Skal: Scalable application framework

Introduction

Skal is an multi-threaded, data-driven and scalable application framework written in C++ that has the following objectives:

Make writing multi-threaded application a piece of cake and fool-proof; this is done by relying entirely on messages and getting rid of mutexes, semaphores and (most of) shared memory
Be efficient at moving data around; skal aims for low-latency and/or high throughput applications
Make writing distributed applications transparent; a worker can be moved to another process or another computer transparently
Fast, small footprint, portable; minimise RAM, CPU and network usage

The current version is a development version which is limited to a single process (i.e. no networking).

Show me some code!

Here is a silly example of how you can use skal:

#include <skal/skal.hpp>
#include <iostream>

int main()
{
    // Create a worker
    skal::worker_t::create("my worker",
            [] (std::unique_ptr<skal::msg_t> msg)
            {
                std::cout << "Received message " << msg->action();
                return msg->action() != "stop";
            });

    // Send the worker a message
    skal::send(skal::msg_t::create("my worker", "hi"));

    // Send the worker another message
    skal::send(skal::msg_t::create("my worker", "stop"));

    // Wait for all workers to finish
    skal::wait();
    return 0;
}

Concepts

In essence, a skal application is a collection of workers sending messages to each other. A worker is essentially a message queue associated with a message processing function. A worker runs on its own thread.

Workers are identified with a name that looks like "worker@domain", with "domain" being the name of a group of workers (however, all workers within a process must have the same domain name). When sending a message to a worker, all you need is its name; skal will figure out where that worker is (whether in the same process, same computer or somewhere on the network) and will transparently deliver the message.

If a worker is receiving messages too fast from another worker (maybe because it is doing some time-consuming processing), skal will automatically pause the sending worker until the receiving worker can process messages again. This throttling mechanism is completely transparent to you (except that the sending worker will be paused and will not process any messages until the receiving worker is ready).

Large chunks of data (could be gigabytes) can be attached to messages in the form of "blobs". Duplication of blob data is avoided as much as possible, even if the messages they are attached to are duplicated. The underlying representation of a blob could be almost anything: a shared memory area, a framebuffer on a video card, a packet on a network processor, a shared object on a NAS, etc.

Skal supports publishing groups. Send a message to that group, and it will be duplicated to all group members. If a worker wants to subscribe to a group, it just has to send a "skal-subcribe" to that group; optionally, it can add a "filter" field to the message to provide a regex to filter the messages it wants to receive based on the message action string. To stop receiving message, just send a "skal-unsubscribe" to the group.

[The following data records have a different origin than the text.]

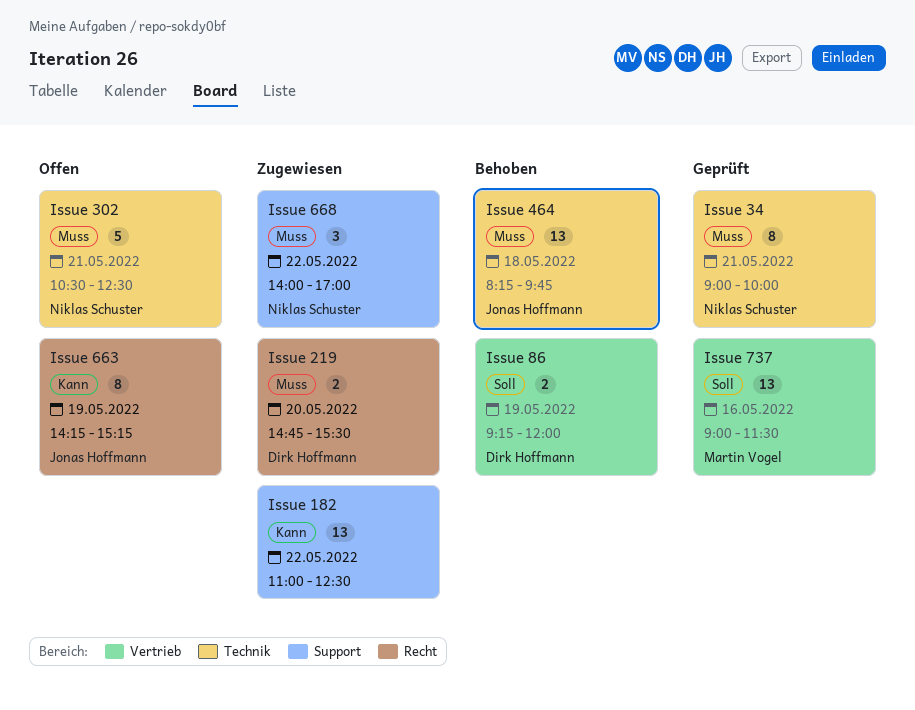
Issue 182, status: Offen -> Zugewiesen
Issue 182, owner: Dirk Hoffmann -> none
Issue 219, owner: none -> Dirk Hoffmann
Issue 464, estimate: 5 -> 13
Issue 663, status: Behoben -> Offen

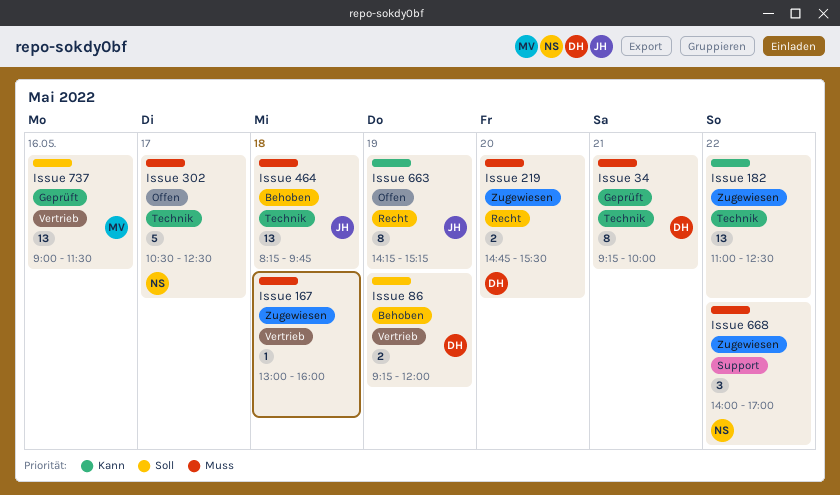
Issue 167: none -> present
Issue 182, label: Support -> Technik
Issue 302, day: May 21 -> May 17
Issue 34, owner: Niklas Schuster -> Dirk Hoffmann
Issue 34, begins: 09:00 -> 09:15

Skal has an in-built error management system called alarms. An alarm can be raised or lowered and can have different severity levels. These alarms can be monitored using an automated system, or presented on a dashboard for visual inspection by a human being.

Skal is numa-aware.

Installation

You can't install skal, sorry.

This is actually a deliberate decision. To use skal, bring it into your project and link against it there.

To build skal, you will need to have a recent version of cmake installed.

Follow the steps:

$ git clone --recursive https://github.com/fabricetriboix/skal.git
$ mkdir build-skal
$ cd build-skal
$ cmake -DCMAKE_BUILD_TYPE=Release../build-skal
$ make
$ make test

Doxygen documentation will be generated. Please read it to learn how to use skal.

Copyright

This software is owned by myself.

This software is dual-license under the GPLv3 and a commercial license. The text of the GPLv3 is available in the LICENSE file.

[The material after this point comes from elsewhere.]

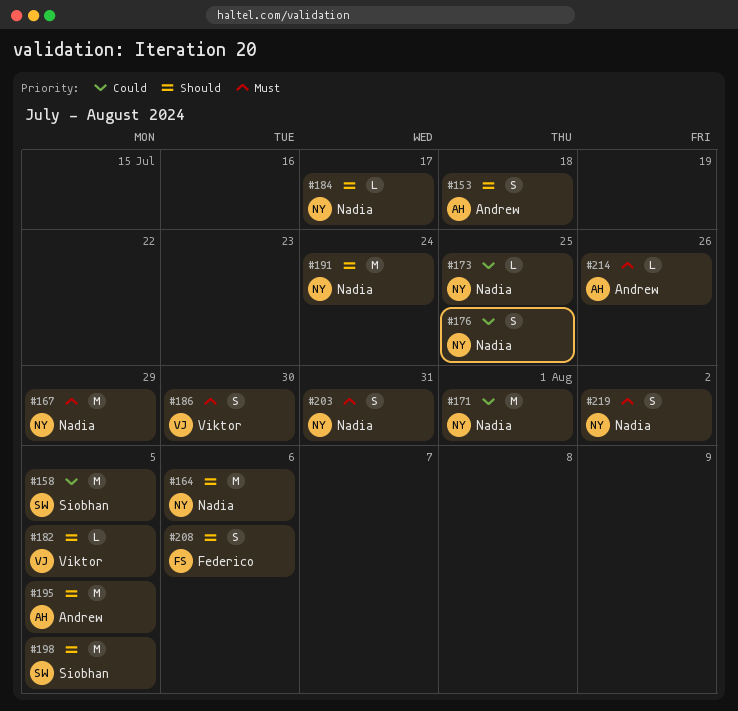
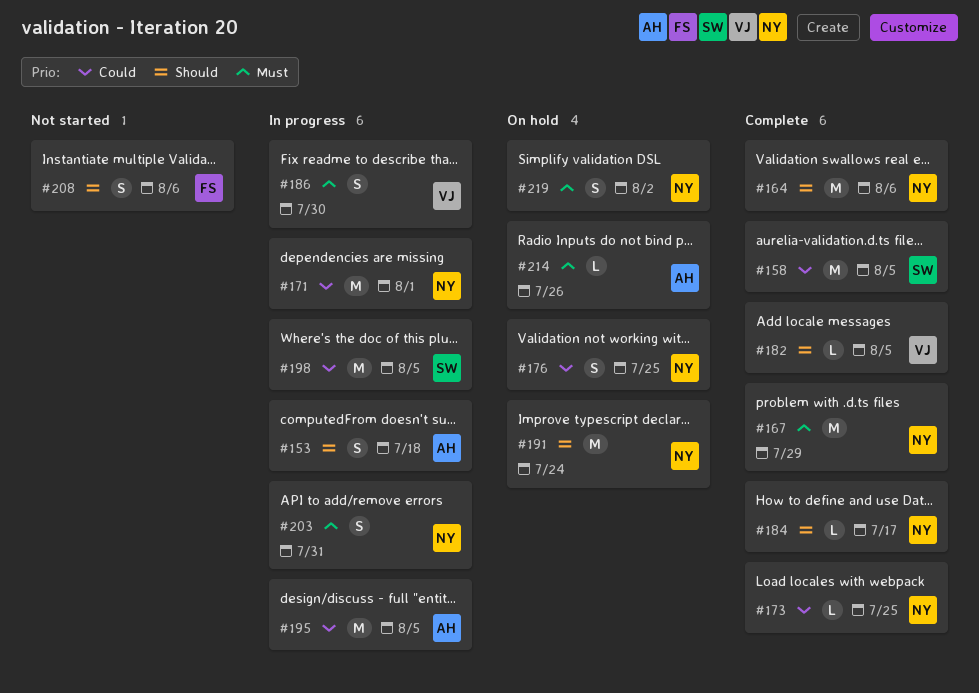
#195, priority: Should -> Could
#198, priority: Should -> Could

A commercial license can be provided if you do not wish to be bound by the terms of the GPLv3, or for other reasons. Please contact me for more details at: "Fabrice Triboix" ftriboix-at-incise-dot-co.

TODO

Still to be implemented:

networking
numa
alarm reporting
performance reporting

Internals

Throttling

If a worker A is sending messages to worker B faster than what worker B can handle, worker A will be throttled. This means that worker A will be paused until worker B can handle messages again, or after a certain timeout.

The details are the following:

When worker's B queue goes over its threshold, a "skal-xoff" message will be sent to worker A (please note that the message is passed to worker B in any case). When worker A receives the "skal-xoff" message, it will pause itself (meaning that it will process only internal messages). When worker B's queue is low enough (currently defined as half its threshold), it will send a "skal-xon" message to worker A. When worker A receives this message, it will come out of its paused state and will resume processing its messages.

It is possible that worker A in the above case is overwhelming more than one receiving worker. In such a case, worker A may receive many "skal-xoff" messages from many workers. If that happens, worker A will be paused until all these workers sent it "skal-xon" messages.

It is possible that worker A never receives a "skal-xon" message because worker B exits the application (this can happen because it crashed, or because of a network outage, etc.). To remedy such a problem, worker A will come out of its paused state unconditionally after a certain timeout.